**PROVIDED MATERIAL**.
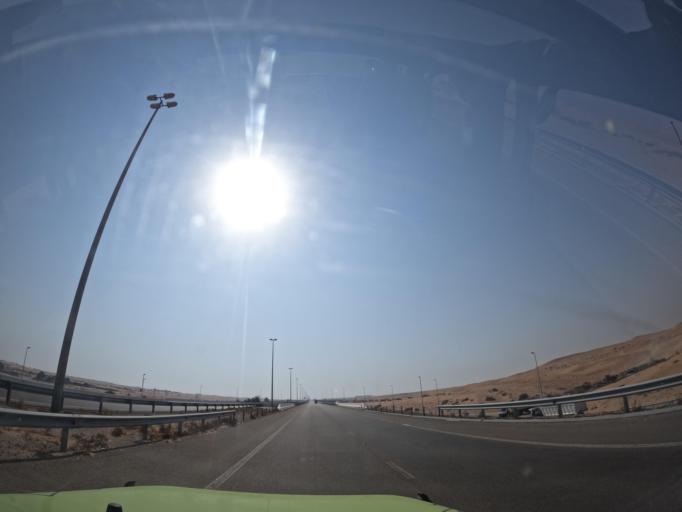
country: OM
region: Al Buraimi
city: Al Buraymi
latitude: 24.5117
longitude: 55.5658
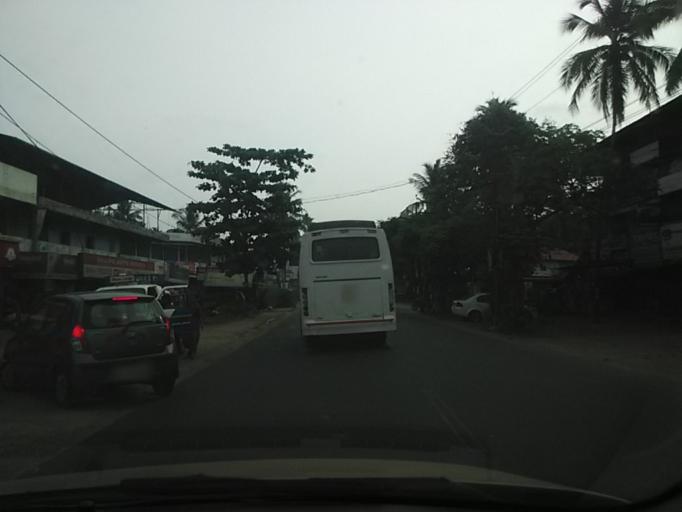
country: IN
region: Kerala
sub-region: Kozhikode
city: Kozhikode
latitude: 11.2760
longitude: 75.7790
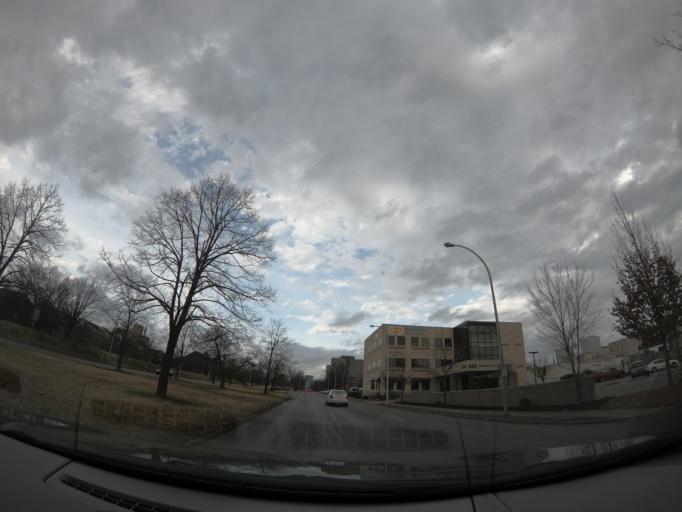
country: US
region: Kentucky
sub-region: Jefferson County
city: Louisville
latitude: 38.2475
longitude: -85.7663
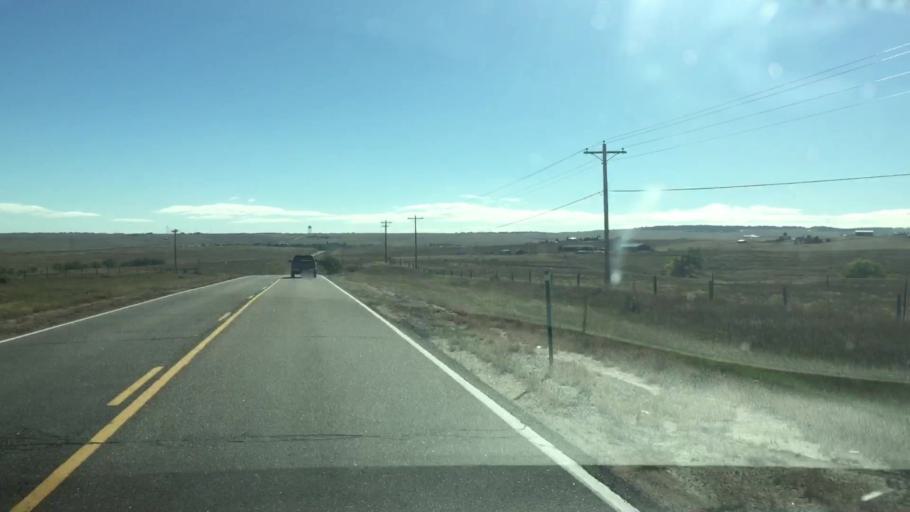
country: US
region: Colorado
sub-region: Elbert County
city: Kiowa
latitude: 39.3525
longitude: -104.4981
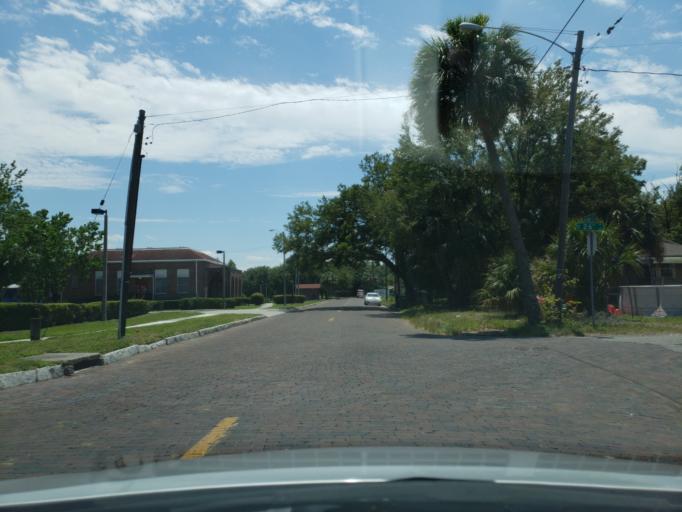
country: US
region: Florida
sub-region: Hillsborough County
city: Tampa
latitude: 27.9747
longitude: -82.4561
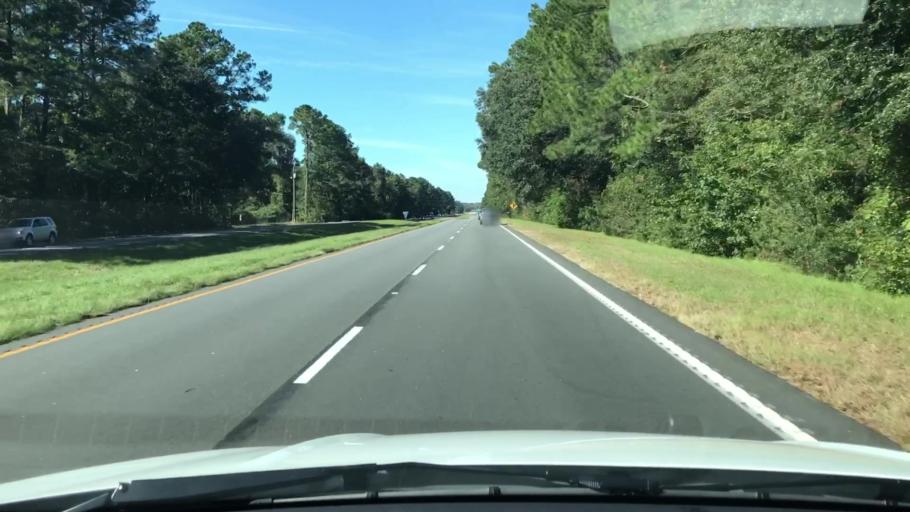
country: US
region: South Carolina
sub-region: Beaufort County
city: Laurel Bay
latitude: 32.5886
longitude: -80.7461
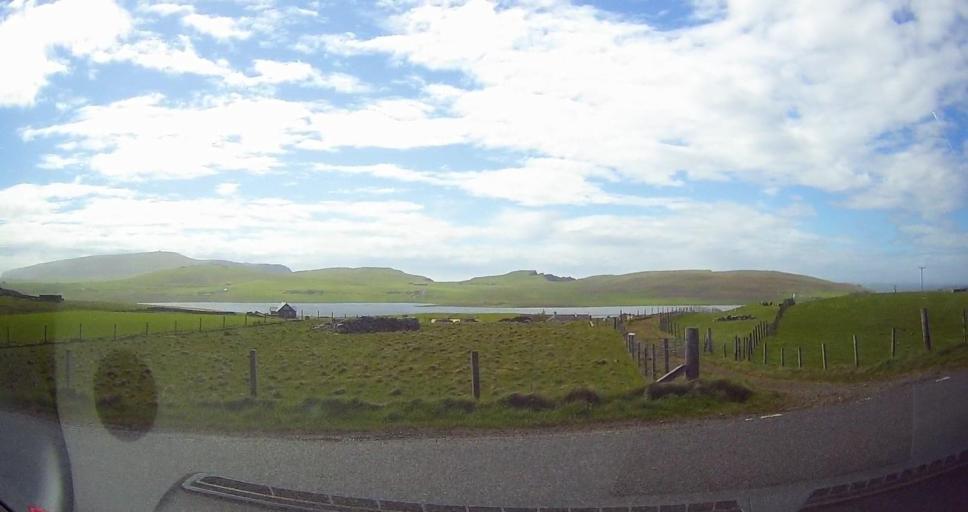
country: GB
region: Scotland
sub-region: Shetland Islands
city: Sandwick
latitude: 59.9384
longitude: -1.3218
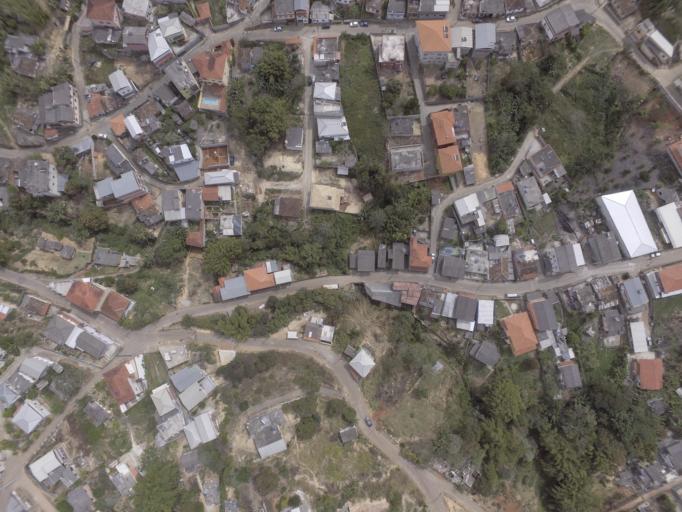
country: BR
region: Minas Gerais
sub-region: Tiradentes
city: Tiradentes
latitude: -21.0541
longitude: -44.0752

**WHAT IS REQUIRED**. Type out the entries from the start down to and including the line with "city: Kiowa", leaving the pictures out.

**THE OUTPUT**.
country: OM
region: Al Buraimi
city: Al Buraymi
latitude: 24.5117
longitude: 55.5658
country: IN
region: Kerala
sub-region: Kozhikode
city: Kozhikode
latitude: 11.2760
longitude: 75.7790
country: US
region: Kentucky
sub-region: Jefferson County
city: Louisville
latitude: 38.2475
longitude: -85.7663
country: US
region: Colorado
sub-region: Elbert County
city: Kiowa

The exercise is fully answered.